John Keller, a longtime federal prosecutor, resigned from a senior post at the Department of Justice last year, after Trump administration officials directed him to dismiss corruption charges against former New York City Mayor Eric Adams. In an interview with NPR on Wednesday, Keller shined a light on how the administration is continuing to make it virtually impossible for the DOJ to fight corruption. 

Since returning to the White House, for instance, Trump has pardoned at least 15 people who were charged or convicted of public corruption. Keller said these pardons have produced a “chilling effect” that deters prosecutors from “pursuing public corruption cases at all.” And even when the DOJ is willing to bring such cases, Keller said, mass firings and resignations have made it “practically more difficult” to do so. In January 2025, the DOJ’s Public Integrity Section had around 40 full-time staff. Now, according to NPR, there are only two.

Keller’s comments suggest that the DOJ, once a bulwark against public corruption, has given up the fight. And in some cases, it has joined the fight on the side of public corruption: Over the past year and a half, Trump’s DOJ has entered several “settlement agreements” to resolve legal claims filed by Trump allies. In these cases, the Justice Department is not only failing to hold bad actors accountable. It is rewarding bad acts with massive taxpayer-funded payoffs.

In March, for example, Trump’s DOJ agreed to pay $1.25 million to Michael Flynn, a former Trump advisor who pleaded guilty in 2017 to lying to the FBI about his interactions with the Russian government. Trump pardoned him before leaving office in 2020, but apparently that wasn’t enough for Flynn, who then sued the government, alleging that his prosecution was politically motivated. Courts dismissed the lawsuit, but after he filed an amended complaint in 2025, the DOJ entered a settlement agreement with him anyway. Flynn has another government payday heading his way, too; in April, the government settled a second Flynn lawsuit, alleging that the Army illegally garnished his retirement pay, for an undisclosed sum.

Also in April, Trump’s DOJ agreed to pay another $1.25 million to Carter Page, another former Trump advisor accused of improper activities with the Russian government during the first Trump administration. Page later filed a lawsuit alleging that the government’s surveillance of him was unlawful. A court dismissed that case, too, but DOJ again entered a settlement agreement with him anyway.

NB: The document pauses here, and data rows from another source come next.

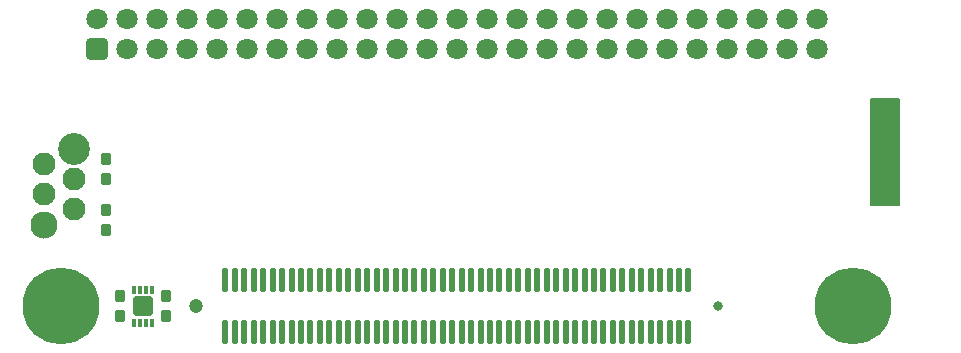
<source format=gts>
G04 #@! TF.GenerationSoftware,KiCad,Pcbnew,8.0.6*
G04 #@! TF.CreationDate,2024-11-07T02:27:30-08:00*
G04 #@! TF.ProjectId,mse-50-idc,6d73652d-3530-42d6-9964-632e6b696361,1*
G04 #@! TF.SameCoordinates,Original*
G04 #@! TF.FileFunction,Soldermask,Top*
G04 #@! TF.FilePolarity,Negative*
%FSLAX46Y46*%
G04 Gerber Fmt 4.6, Leading zero omitted, Abs format (unit mm)*
G04 Created by KiCad (PCBNEW 8.0.6) date 2024-11-07 02:27:30*
%MOMM*%
%LPD*%
G01*
G04 APERTURE LIST*
G04 Aperture macros list*
%AMRoundRect*
0 Rectangle with rounded corners*
0 $1 Rounding radius*
0 $2 $3 $4 $5 $6 $7 $8 $9 X,Y pos of 4 corners*
0 Add a 4 corners polygon primitive as box body*
4,1,4,$2,$3,$4,$5,$6,$7,$8,$9,$2,$3,0*
0 Add four circle primitives for the rounded corners*
1,1,$1+$1,$2,$3*
1,1,$1+$1,$4,$5*
1,1,$1+$1,$6,$7*
1,1,$1+$1,$8,$9*
0 Add four rect primitives between the rounded corners*
20,1,$1+$1,$2,$3,$4,$5,0*
20,1,$1+$1,$4,$5,$6,$7,0*
20,1,$1+$1,$6,$7,$8,$9,0*
20,1,$1+$1,$8,$9,$2,$3,0*%
G04 Aperture macros list end*
%ADD10C,0.800000*%
%ADD11C,1.200000*%
%ADD12RoundRect,0.125000X0.125000X0.925000X-0.125000X0.925000X-0.125000X-0.925000X0.125000X-0.925000X0*%
%ADD13RoundRect,0.225000X0.225000X-0.275000X0.225000X0.275000X-0.225000X0.275000X-0.225000X-0.275000X0*%
%ADD14RoundRect,0.225000X-0.225000X0.275000X-0.225000X-0.275000X0.225000X-0.275000X0.225000X0.275000X0*%
%ADD15RoundRect,0.264706X0.635294X-0.635294X0.635294X0.635294X-0.635294X0.635294X-0.635294X-0.635294X0*%
%ADD16C,1.800000*%
%ADD17C,6.500000*%
%ADD18RoundRect,0.062500X0.137500X-0.287500X0.137500X0.287500X-0.137500X0.287500X-0.137500X-0.287500X0*%
%ADD19RoundRect,0.265625X0.584375X-0.584375X0.584375X0.584375X-0.584375X0.584375X-0.584375X-0.584375X0*%
%ADD20C,2.300000*%
%ADD21C,2.700000*%
%ADD22C,1.950000*%
G04 APERTURE END LIST*
D10*
G04 #@! TO.C,J1*
X-15400000Y4000000D03*
D11*
X-59600000Y4000000D03*
D12*
X-57100000Y1800000D03*
X-57100000Y6200000D03*
X-56300000Y1800001D03*
X-56300000Y6199999D03*
X-55500000Y1800000D03*
X-55500000Y6200000D03*
X-54700001Y1800000D03*
X-54700001Y6200000D03*
X-53900000Y1800000D03*
X-53900000Y6200000D03*
X-53100000Y1800000D03*
X-53100000Y6200000D03*
X-52299999Y1800000D03*
X-52299999Y6200000D03*
X-51500000Y1800000D03*
X-51500000Y6200000D03*
X-50700000Y1800001D03*
X-50700000Y6199999D03*
X-49900000Y1800000D03*
X-49900000Y6200000D03*
X-49100000Y1800000D03*
X-49100000Y6200000D03*
X-48300000Y1800000D03*
X-48300000Y6200000D03*
X-47500000Y1800000D03*
X-47500000Y6200000D03*
X-46699999Y1800000D03*
X-46699999Y6200000D03*
X-45900000Y1800000D03*
X-45900000Y6200000D03*
X-45100000Y1800001D03*
X-45100000Y6199999D03*
X-44300000Y1800000D03*
X-44300000Y6200000D03*
X-43500000Y1800000D03*
X-43500000Y6200000D03*
X-42700000Y1800000D03*
X-42700000Y6200000D03*
X-41900000Y1800000D03*
X-41900000Y6200000D03*
X-41099999Y1800000D03*
X-41099999Y6200000D03*
X-40300000Y1800000D03*
X-40300000Y6200000D03*
X-39500000Y1800001D03*
X-39500000Y6199999D03*
X-38700000Y1800000D03*
X-38700000Y6200000D03*
X-37900000Y1800000D03*
X-37900000Y6200000D03*
X-37100000Y1800000D03*
X-37100000Y6200000D03*
X-36300000Y1800000D03*
X-36300000Y6200000D03*
X-35500000Y1800001D03*
X-35500000Y6199999D03*
X-34700000Y1800000D03*
X-34700000Y6200000D03*
X-33900001Y1800000D03*
X-33900001Y6200000D03*
X-33100000Y1800000D03*
X-33100000Y6200000D03*
X-32300000Y1800000D03*
X-32300000Y6200000D03*
X-31500000Y1800000D03*
X-31500000Y6200000D03*
X-30700000Y1800000D03*
X-30700000Y6200000D03*
X-29900000Y1800001D03*
X-29900000Y6199999D03*
X-29100000Y1800000D03*
X-29100000Y6200000D03*
X-28300001Y1800000D03*
X-28300001Y6200000D03*
X-27500000Y1800000D03*
X-27500000Y6200000D03*
X-26700000Y1800000D03*
X-26700000Y6200000D03*
X-25900000Y1800000D03*
X-25900000Y6200000D03*
X-25100000Y1800000D03*
X-25100000Y6200000D03*
X-24300000Y1800001D03*
X-24300000Y6199999D03*
X-23500000Y1800000D03*
X-23500000Y6200000D03*
X-22700001Y1800000D03*
X-22700001Y6200000D03*
X-21900000Y1800000D03*
X-21900000Y6200000D03*
X-21100000Y1800000D03*
X-21100000Y6200000D03*
X-20299999Y1800000D03*
X-20299999Y6200000D03*
X-19500000Y1800000D03*
X-19500000Y6200000D03*
X-18700000Y1800001D03*
X-18700000Y6199999D03*
X-17900000Y1800000D03*
X-17900000Y6200000D03*
G04 #@! TD*
D13*
G04 #@! TO.C,R3*
X-67200000Y10450000D03*
X-67200000Y12150000D03*
G04 #@! TD*
D14*
G04 #@! TO.C,R2*
X-67200000Y16450000D03*
X-67200000Y14750000D03*
G04 #@! TD*
D13*
G04 #@! TO.C,C1*
X-66050000Y3150000D03*
X-66050000Y4850000D03*
G04 #@! TD*
D15*
G04 #@! TO.C,J2*
X-67980000Y25760000D03*
D16*
X-67980000Y28300000D03*
X-65440000Y25760000D03*
X-65440000Y28300000D03*
X-62900001Y25760000D03*
X-62900000Y28300000D03*
X-60360000Y25760000D03*
X-60360000Y28300000D03*
X-57820000Y25760000D03*
X-57820000Y28300000D03*
X-55280000Y25760000D03*
X-55280000Y28300000D03*
X-52740000Y25760000D03*
X-52740000Y28300000D03*
X-50199999Y25760000D03*
X-50200000Y28300000D03*
X-47660000Y25760000D03*
X-47660000Y28300000D03*
X-45120000Y25760000D03*
X-45120000Y28300000D03*
X-42580000Y25760000D03*
X-42580000Y28300000D03*
X-40040001Y25760000D03*
X-40040000Y28300000D03*
X-37500000Y25760000D03*
X-37500000Y28300000D03*
X-34960000Y25760000D03*
X-34960000Y28300000D03*
X-32420000Y25760000D03*
X-32420000Y28300000D03*
X-29880001Y25760000D03*
X-29880000Y28300000D03*
X-27339999Y25760000D03*
X-27340000Y28300000D03*
X-24800000Y25760000D03*
X-24800000Y28300000D03*
X-22260000Y25760000D03*
X-22260000Y28300000D03*
X-19720000Y25760000D03*
X-19720000Y28300000D03*
X-17180001Y25760000D03*
X-17180000Y28300000D03*
X-14640000Y25760000D03*
X-14640000Y28300000D03*
X-12100000Y25760000D03*
X-12100000Y28300000D03*
X-9560000Y25760000D03*
X-9560000Y28300000D03*
X-7020001Y25760000D03*
X-7020000Y28300000D03*
G04 #@! TD*
D17*
G04 #@! TO.C,H4*
X-4000000Y4000000D03*
G04 #@! TD*
D13*
G04 #@! TO.C,R1*
X-62150000Y3150000D03*
X-62150000Y4850000D03*
G04 #@! TD*
D18*
G04 #@! TO.C,U1*
X-64850001Y2600000D03*
X-64350000Y2600000D03*
X-63850000Y2600000D03*
X-63349999Y2600000D03*
X-63349999Y5400000D03*
X-63850000Y5400000D03*
X-64350000Y5400000D03*
X-64850001Y5400000D03*
D19*
X-64100000Y4000000D03*
G04 #@! TD*
D20*
G04 #@! TO.C,J3*
X-72440000Y10870000D03*
D21*
X-69900000Y17340000D03*
D22*
X-72440000Y16010000D03*
X-69900000Y14740000D03*
X-72440000Y13470000D03*
X-69900000Y12200000D03*
G04 #@! TD*
D17*
G04 #@! TO.C,H3*
X-71000000Y4000000D03*
G04 #@! TD*
G36*
X-56961Y21630315D02*
G01*
X-11206Y21577511D01*
X0Y21526000D01*
X0Y12574000D01*
X-19685Y12506961D01*
X-72489Y12461206D01*
X-124000Y12450000D01*
X-2376000Y12450000D01*
X-2443039Y12469685D01*
X-2488794Y12522489D01*
X-2500000Y12574000D01*
X-2500000Y21526000D01*
X-2480315Y21593039D01*
X-2427511Y21638794D01*
X-2376000Y21650000D01*
X-124000Y21650000D01*
X-56961Y21630315D01*
G37*
M02*

</source>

And just this week, a separate House Judiciary Committee investigation revealed that the DOJ has paid over $3 million to Trump supporters who lost their jobs at the FBI after egregious misconduct: One agent, for example, refused to participate in an investigation of a violent white nationalist group, while another participated in the January 6 insurrection and lied about it. Both received hundreds of thousands of dollars in government cash.

All told, the DOJ has paid at least $8.5 million to settle legal claims by the president’s supporters, according to a report by The Washington Post last month. And it may yet get significantly worse. Earlier this week, the New York Times reported that the DOJ is considering “settling” a lawsuit Trump filed against the Internal Revenue Service demanding at least $10 billion—a sum greater than the IRS’s entire budget request to Congress for Fiscal Year 2027. 

In his lawsuit, Trump argues that the agency didn’t do enough to prevent a former IRS contractor from leaking his tax returns to the Times and ProPublica during his first presidential term. That contractor was sentenced to five years in prison in January 2024, but Trump is still scheming for some form of compensation. According to the Times, one of the settlement options currently under review is “the possibility of the I.R.S. dropping any audits of Mr. Trump, his family members or businesses.” It is a federal crime for the president to request the IRS conduct or terminate an audit into a particular taxpayer.

Government officials are supposed to serve the public, not themselves. For decades, the DOJ played a critical role in enforcing public corruption laws around the country. But under Trump, people who abuse the public trust aren’t just unpunished. They’re rewarded.